The first inhabitants of Iceland were Irish monks that left the island in the 9th century when the pagan Nordics arrived. In 930 a constitution was established that created a form of democracy and guaranteed an “Althing”, the oldest legislative formation in the world that still functions today. The island’s history is recorded in the Iceland’s sagas from the 13th century.

In 1262-1264 Iceland came under Norway’s rule, then Denmark’s rule, by the unification of Norway, Sweden and Denmark that took place in 1397. In 1874 created its own constitution and in 1918 its independence was recognized by Denmark. However, Iceland was formally controlled by the Danish monarchy.
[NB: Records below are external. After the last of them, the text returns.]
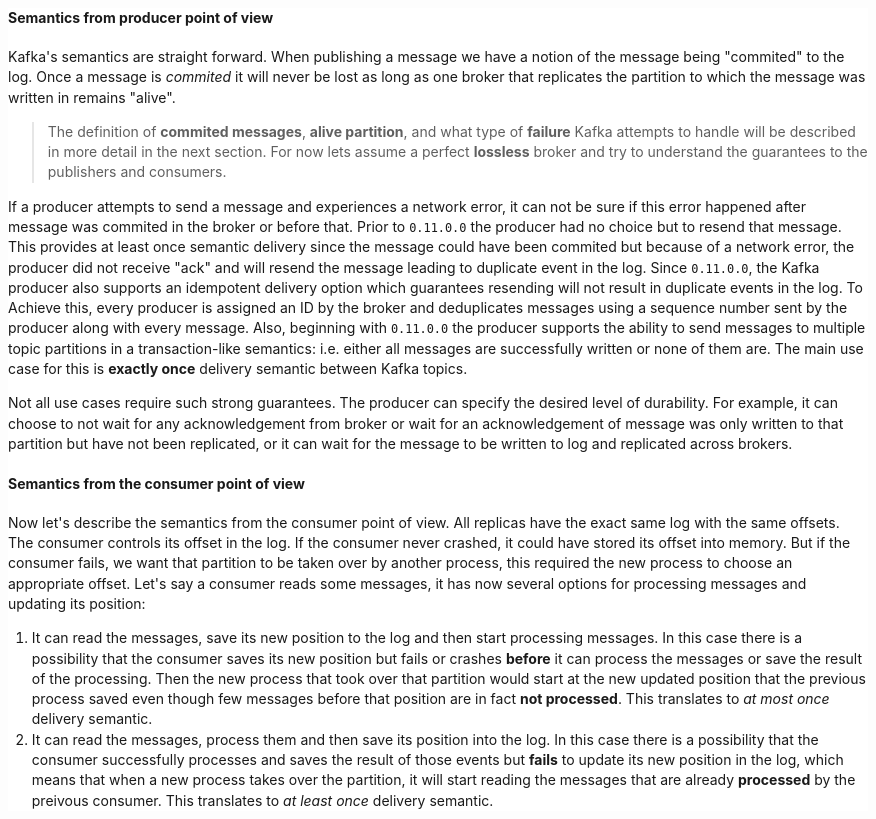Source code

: #### Semantics from producer point of view

Kafka's semantics are straight forward. When publishing a message we have a notion of the message being "commited" to the log. Once
a message is *commited* it will never be lost as long as one broker that replicates the partition to which the message was written in
remains "alive".
> The definition of **commited messages**, **alive partition**, and what type of **failure** Kafka attempts to handle will be described in more detail in
> the next section. For now lets assume a perfect **lossless** broker and try to understand the guarantees to the publishers and consumers.

If a producer attempts to send a message and experiences a network error, it can not be sure if this error happened after message was
commited in the broker or before that. Prior to `0.11.0.0` the producer had no choice but to resend that message. This provides at least
once semantic delivery since the message could have been commited but because of a network error, the producer did not receive "ack" and
will resend the message leading to duplicate event in the log. Since `0.11.0.0`, the Kafka producer also supports an idempotent delivery
option which guarantees resending will not result in duplicate events in the log.
To Achieve this, every producer is assigned an ID by the broker and deduplicates messages using a sequence number sent by the producer
along with every message. Also, beginning with `0.11.0.0` the producer supports the ability to send messages to multiple topic partitions
in a transaction-like semantics: i.e. either all messages are successfully written or none of them are. The main use case for this is
**exactly once** delivery semantic between Kafka topics.

Not all use cases require such strong guarantees. The producer can specify the desired level of durability. For example, it can choose
to not wait for any acknowledgement from broker or wait for an acknowledgement of message was only written to that partition but have not
been replicated, or it can wait for the message to be written to log and replicated across brokers.

#### Semantics from the consumer point of view

Now let's describe the semantics from the consumer point of view. All replicas have the exact same log with the same offsets. The consumer
controls its offset in the log. If the consumer never crashed, it could have stored its offset into memory. But if the consumer fails, we
want that partition to be taken over by another process, this required the new process to choose an appropriate offset. Let's say a consumer
reads some messages, it has now several options for processing messages and updating its position:

1. It can read the messages, save its new position to the log and then start processing messages. In this case there is a possibility that
   the consumer saves its new position but fails or crashes **before** it can process the messages or save the result of the processing. Then
   the new process that took over that partition would start at the new updated position that the previous process saved even though few messages
   before that position are in fact **not processed**. This translates to *at most once* delivery semantic.
2. It can read the messages, process them and then save its position into the log. In this case there is a possibility that the consumer successfully
   processes and saves the result of those events but **fails** to update its new position in the log, which means that when a new process takes over the
   partition, it will start reading the messages that are already **processed** by the preivous consumer. This translates to *at least once* delivery
   semantic.
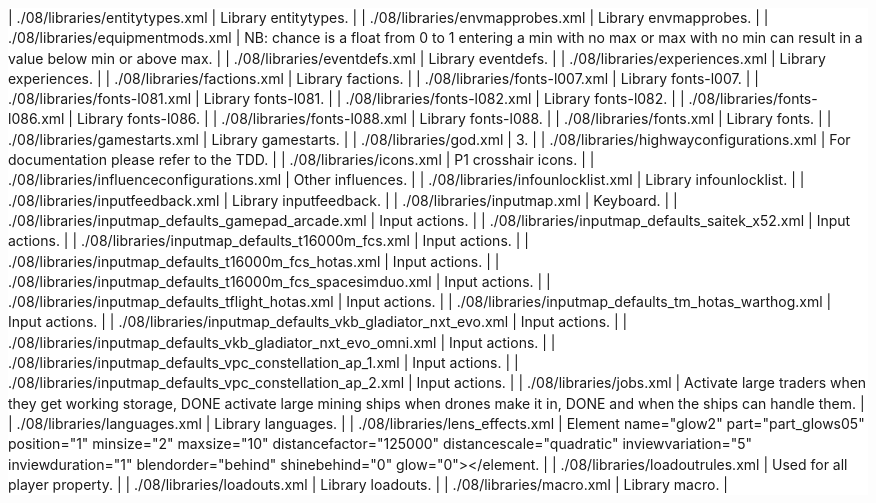 | ./08/libraries/entitytypes.xml | Library entitytypes. |
| ./08/libraries/envmapprobes.xml | Library envmapprobes. |
| ./08/libraries/equipmentmods.xml | NB: chance is a float from 0 to 1 entering a min with no max or max with no min can result in a value below min or above max. |
| ./08/libraries/eventdefs.xml | Library eventdefs. |
| ./08/libraries/experiences.xml | Library experiences. |
| ./08/libraries/factions.xml | Library factions. |
| ./08/libraries/fonts-l007.xml | Library fonts-l007. |
| ./08/libraries/fonts-l081.xml | Library fonts-l081. |
| ./08/libraries/fonts-l082.xml | Library fonts-l082. |
| ./08/libraries/fonts-l086.xml | Library fonts-l086. |
| ./08/libraries/fonts-l088.xml | Library fonts-l088. |
| ./08/libraries/fonts.xml | Library fonts. |
| ./08/libraries/gamestarts.xml | Library gamestarts. |
| ./08/libraries/god.xml | 3. |
| ./08/libraries/highwayconfigurations.xml | For documentation please refer to the TDD. |
| ./08/libraries/icons.xml | P1 crosshair icons. |
| ./08/libraries/influenceconfigurations.xml | Other influences. |
| ./08/libraries/infounlocklist.xml | Library infounlocklist. |
| ./08/libraries/inputfeedback.xml | Library inputfeedback. |
| ./08/libraries/inputmap.xml | Keyboard. |
| ./08/libraries/inputmap_defaults_gamepad_arcade.xml | Input actions. |
| ./08/libraries/inputmap_defaults_saitek_x52.xml | Input actions. |
| ./08/libraries/inputmap_defaults_t16000m_fcs.xml | Input actions. |
| ./08/libraries/inputmap_defaults_t16000m_fcs_hotas.xml | Input actions. |
| ./08/libraries/inputmap_defaults_t16000m_fcs_spacesimduo.xml | Input actions. |
| ./08/libraries/inputmap_defaults_tflight_hotas.xml | Input actions. |
| ./08/libraries/inputmap_defaults_tm_hotas_warthog.xml | Input actions. |
| ./08/libraries/inputmap_defaults_vkb_gladiator_nxt_evo.xml | Input actions. |
| ./08/libraries/inputmap_defaults_vkb_gladiator_nxt_evo_omni.xml | Input actions. |
| ./08/libraries/inputmap_defaults_vpc_constellation_ap_1.xml | Input actions. |
| ./08/libraries/inputmap_defaults_vpc_constellation_ap_2.xml | Input actions. |
| ./08/libraries/jobs.xml | Activate large traders when they get working storage, DONE activate large mining ships when drones make it in, DONE and when the ships can handle them. |
| ./08/libraries/languages.xml | Library languages. |
| ./08/libraries/lens_effects.xml | Element name="glow2" part="part_glows05" position="1" minsize="2" maxsize="10" distancefactor="125000" distancescale="quadratic" inviewvariation="5" inviewduration="1" blendorder="behind" shinebehind="0" glow="0"></element. |
| ./08/libraries/loadoutrules.xml | Used for all player property. |
| ./08/libraries/loadouts.xml | Library loadouts. |
| ./08/libraries/macro.xml | Library macro. |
As long as Denmark was occupied by Germany, during the Second World War, Iceland was successively occupied by British and American troops, which used it as a strategic aeronautic base. On 17th June 1944, after a referendum, Althing proclaimed Iceland as an independent republic.

What You Should Know

Iceland has a homogenous population, concerning the classes, and a strong literary tradition. The way to address is by the first name, because the name is composed of the father’s name plus “son” or “daughter”. For example, John, the son of Magnus, will be called Magnusson, and his sister Mary will be called Magnusdottir. Fru means Lady and Herra means Sir.

If you happen to lack a conversation topic with a Icelandic, mention the weather. The locals are happy when the tourists wonder about the short winter days and the absence of the nights from May to August.

Credit cards are accepted everywhere, except the Reykjavik city hall. Be prepared to be asked several times what you think about Iceland. It’s better to have a prepared answer. The Icelandic are very proud of Iceland and the nature around here, and if you said good things about them, opportunities for guided tours and other services will immediately show up.

A popular belief that has been preserved in Iceland refers to the hidden people that live inside the rocks and caves. Bigger rocks are often avoided, not to offend the inhabitants. Some Icelandic claim to have seen these creatures and there is even a museum in Reykjavik dedicated to the hidden men. Even those who don’t believe in these creatures avoid talking bad things about them.